The trigger endpoint queues a hypervault-restic job; you can watch it
stream in the Jobs page like any other deployment.
Variables fed into the preset
When /trigger renders the preset, these variables come from the policy row:
| Variable | Source | Used for |
|---|---|---|
policy_id |
policy.id |
run correlation |
backup_paths |
policy.paths joined with : |
restic backup args |
repo_url |
policy.repoUrl |
RESTIC_REPOSITORY env |
password_ref |
policy.passwordRef |
resolved by the wrapper script |
keep_daily / keep_weekly / keep_monthly |
policy.keep* |
restic forget --keep-* |
api_url |
HYPRBOX_API_URL env on the API |
wrapper's POST target |
Retention semantics
We pass --keep-daily N, --keep-weekly N, --keep-monthly N to Restic's
forget --prune. Restic's algorithm keeps the most recent N snapshots in
each bucket, so a setting of daily=7, weekly=4, monthly=6 keeps roughly
7 + 4 + 6 = 17 snapshots in steady state (with some overlap when a snapshot
satisfies multiple buckets).
The wrapper runs forget --tag policy=<id> so each policy's retention is
independent. Two policies sharing a repository don't accidentally prune each
other's snapshots.
Troubleshooting
Repo init fails on first run
The wrapper script runs restic init if restic snapshots errors. For
S3-compatible repos, that needs the bucket to exist AND the credentials to
have write access. Check the wrapper's stdout in the Job detail page.
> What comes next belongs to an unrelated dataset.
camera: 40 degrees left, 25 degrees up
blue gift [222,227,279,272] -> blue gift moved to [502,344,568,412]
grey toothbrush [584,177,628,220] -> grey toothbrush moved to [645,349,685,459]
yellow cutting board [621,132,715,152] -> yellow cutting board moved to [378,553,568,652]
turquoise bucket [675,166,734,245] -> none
bash: restic: command not found
The preset's package step installs restic, but apt may have updated to a
newer version since the repo was set up. Re-trigger the policy — the install
step is idempotent and will pull the current version.
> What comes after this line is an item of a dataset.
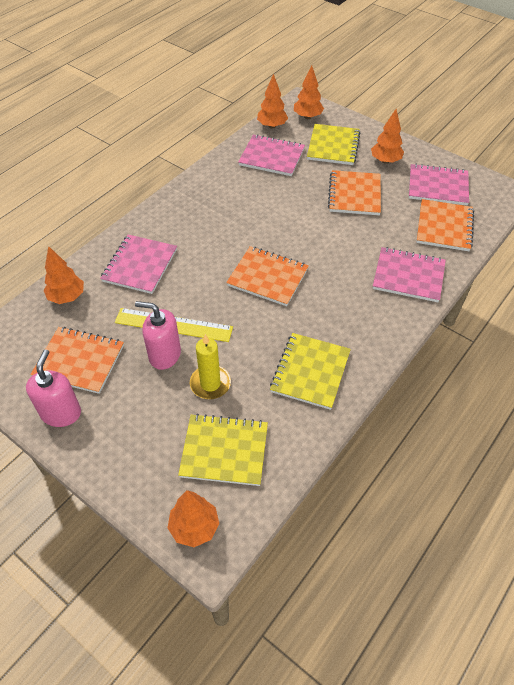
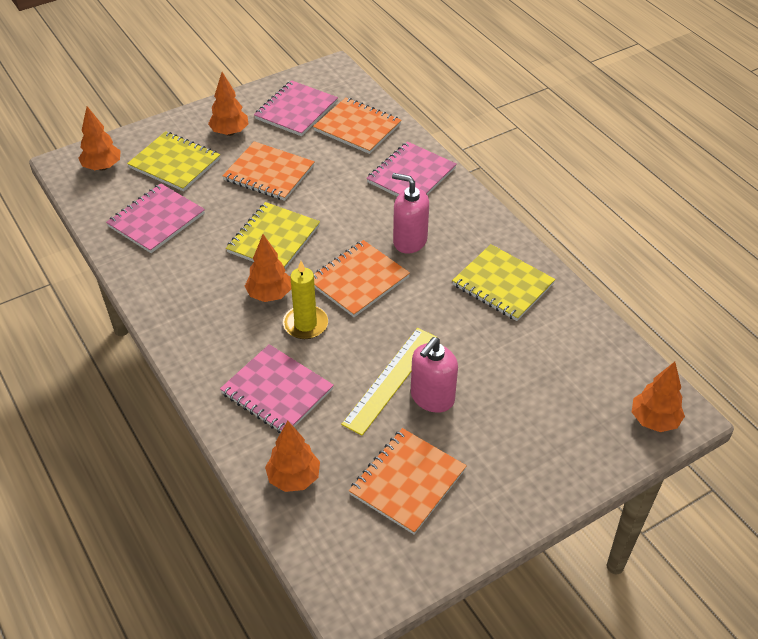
camera: 70 degrees left, 5 degrees down
pink soap dispenser [26,349,81,427] -> pink soap dispenser moved to [392,173,429,254]
yellow notebook [178,414,268,486] -> yellow notebook moved to [226,202,320,269]
yellow candle [190,334,231,399] -> yellow candle moved to [283,261,328,339]
orange tree [257,74,288,129] -> orange tree moved to [245,234,291,302]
Snapshots succeed but sizeBytes is 0
Restic's summary parsing in the wrapper relies on --json output. Very old
Restic versions (<0.12) don't emit that structure. Upgrade Restic or live
without the size metric.
Run is RUNNING forever
The agent crashed or lost network mid-run. No automatic sweeper yet (Phase 4.5). Manually:
UPDATE "BackupRun" SET status='FAILED', error_msg='agent disappeared',
finished_at=now() WHERE id='<id>' AND status='RUNNING';
How to restore from a snapshot
Out of scope for the API right now — Phase 4.5 will add a guided restore flow. For now, SSH to the node and use Restic directly:
export RESTIC_REPOSITORY=s3:...
export RESTIC_PASSWORD=...
restic snapshots --tag policy=<id>
restic restore <snapshot-id> --target /tmp/restore
Limits
- 4 MB cap on wrapper stdout per job (same as any other Job's output).
- One run at a time per policy is recommended; the schema doesn't enforce it but Restic's lock file does at the repo level.
- No alerting on backup failures yet. The activity event published on
completion (
snapfor SUCCEEDED,warnfor FAILED) shows up in the Logs page and on the node detail timeline.